I opened my mouth to respond but didn’t have anything coherent to say. Instead, I let the incoherent ramble fall from my mind. “Why are you like this? You belittle me every chance you get around my cooking. Then you tell me not to talk to your brother as if I betrayed you or something, and now you are trying to convince me that I don’t even have a right to call you out on it! It’s bullshit!”
“I'm not telling you not to call me out. I’m telling you that you don’t owe me or anyone else an explanation. You need to keep seeing my brother? Go for it! But don’t say I didn’t warn you. He is a creep. He takes what he wants and doesn’t care who he steps on to get there. If he is asking you on a date, it is because he wants something. What does he want, Jenna?”
I stepped back like he had hit me, my back hit the walk-in door, swallowing past the pain as tears burned my eyes. “So you think that's the only way that someone would want me? To get something? Poor pathetic Jenna. Who could possibly want me? I am just the loser who never left Cape Shore, who has worked at a shitty tourist trap restaurant, who can’t ever get her shit together to make her dreams come true.” Now the tears were impossible to hold back. I turned toward the door so he couldn’t see my tears.

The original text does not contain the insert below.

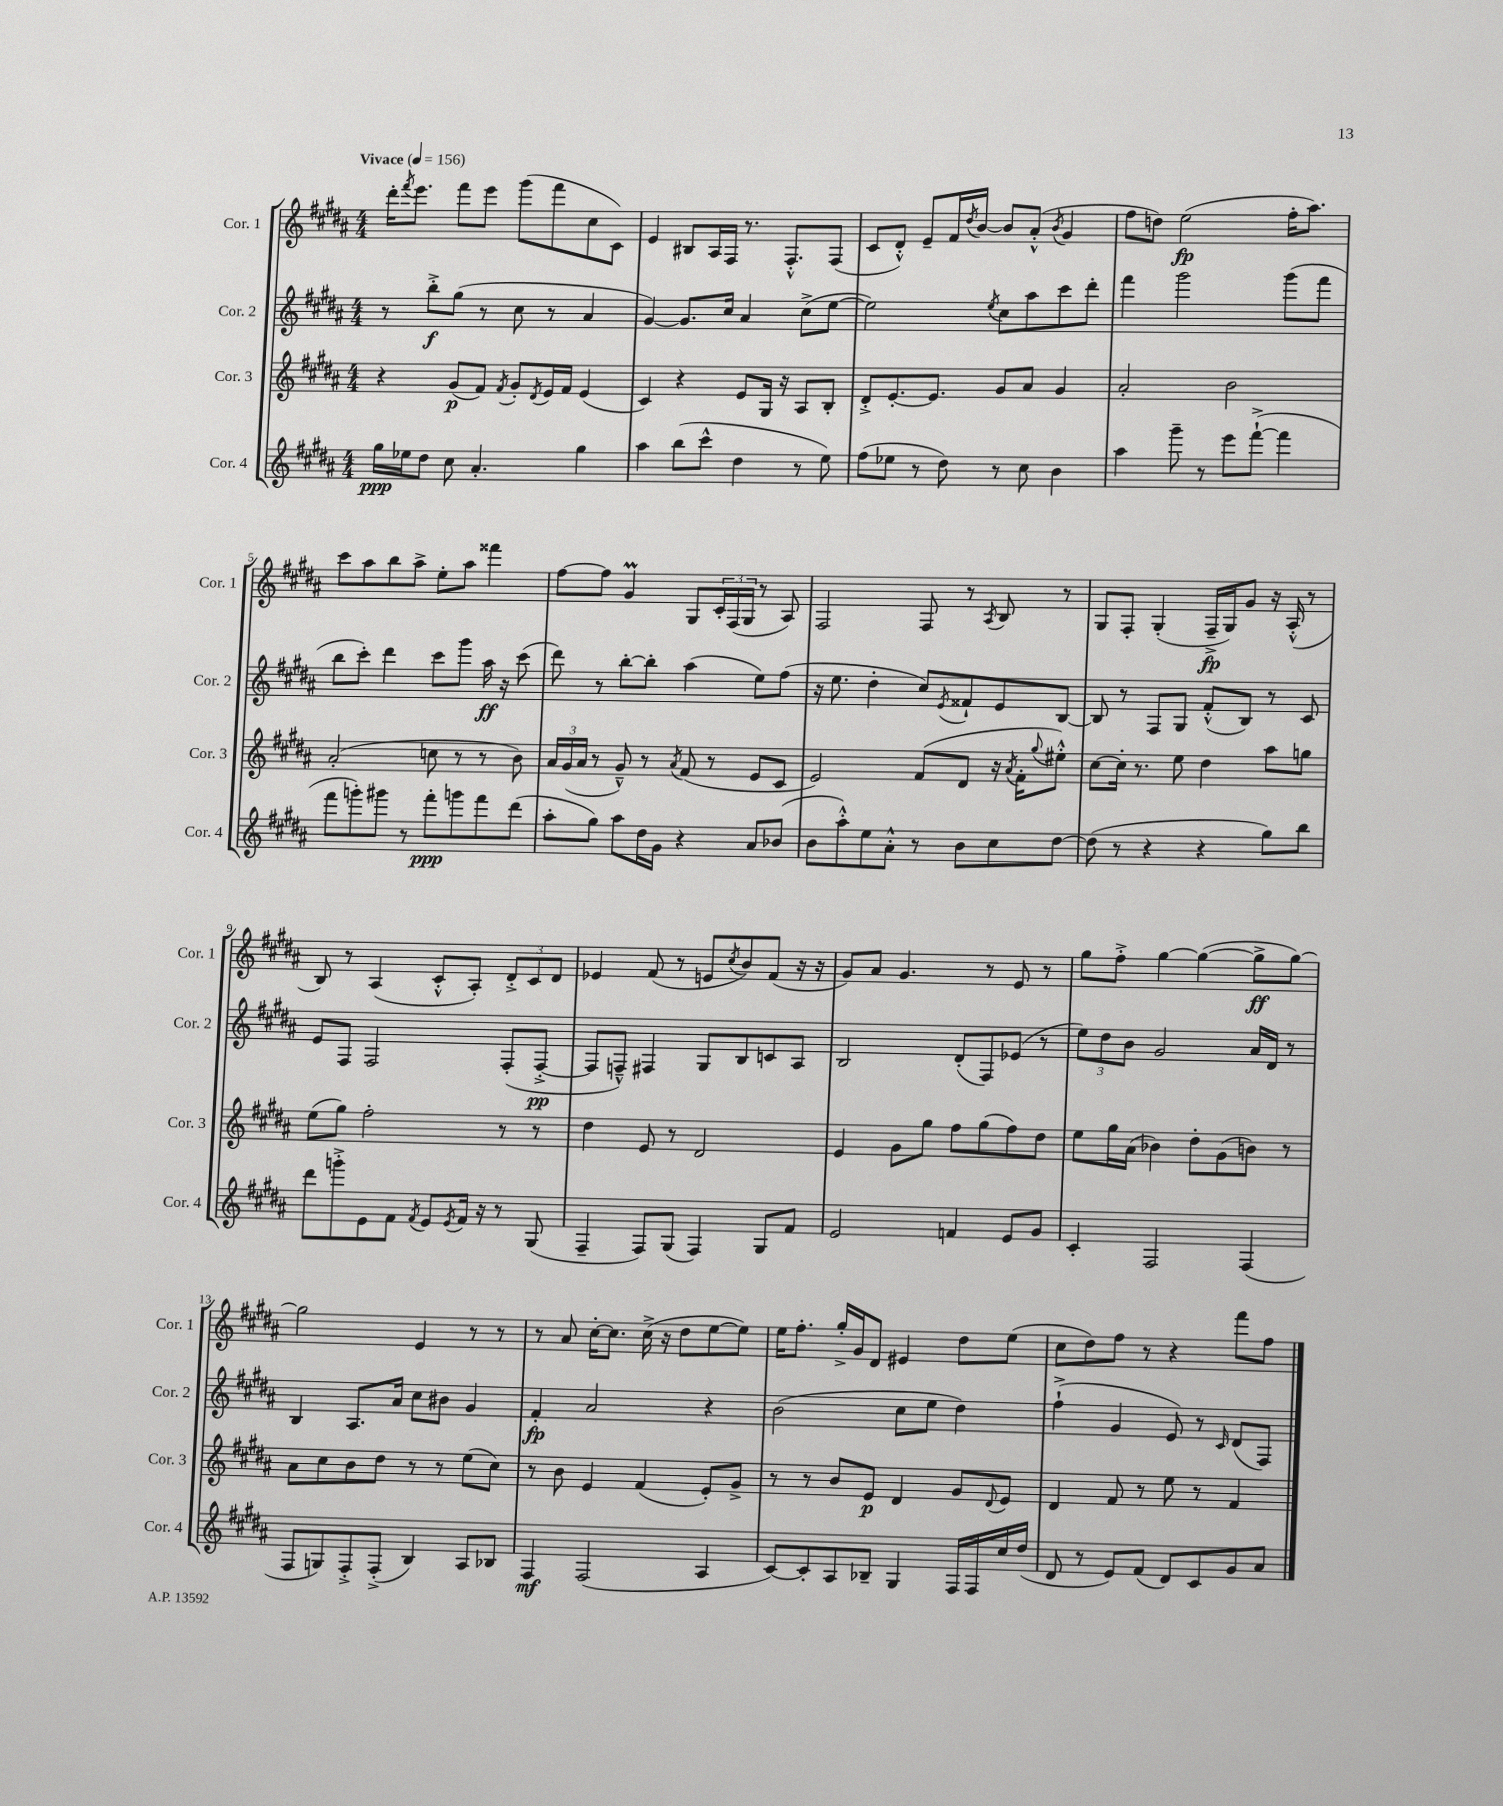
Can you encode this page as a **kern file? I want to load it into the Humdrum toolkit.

“That’s not what I meant,” he said.
“Sounds to me like you never say what you mean,” I said. I shook my head without turning around as I pushed on the handle to open the walk-in and leave. Only the door didn’t budge.
Chapter Thirty
Ipushed the door again, then again and again. “No!” I yelled as my heart rate ticked up. “It’s stuck!” My voice rose several octaves above my usual speaking voice.
Jared stepped up beside me, his eyes darting between me and the door, and I assumed he was trying to decide if I was being a wimp or if we were really trapped. He reached for the handle, his shoulder brushing against me before he pushed on the door. It didn’t move. Walk-ins typically always opened out, but just in case, Jared yanked the door inward. Still, it didn’t move. He glanced at me. His face was calm in stark contrast to my welling panic.
“What the fuck?” I asked. I threw my shoulder against the door as he pushed against the handle with his weight. “Are we stuck in a walk-in? A goddamn walk-in?”
“Let’s try to wedge it open,” he said, still entirely too calm for the situation.
“With what?” I asked, spinning in a circle, looking for something we could use. “It’s not like we store crowbars in the walk-in.” It was two metal shelving units on either wall. When the time came to open the bakery, we would stock it full from the vendors, buying in bulk, but until then, we didn’t want products to go to waste. The shelves had a gallon of milk, a quart of cream, two dozen eggs, strawberries, blueberries, apricots, oranges, butter and nothing else. “Should I throw the milk at it?”
“Here,” Jared said with a smile, pulling a spatula out of his apron. He wedged it between the door and the wall. “You push the handle while I slide the spatula through.”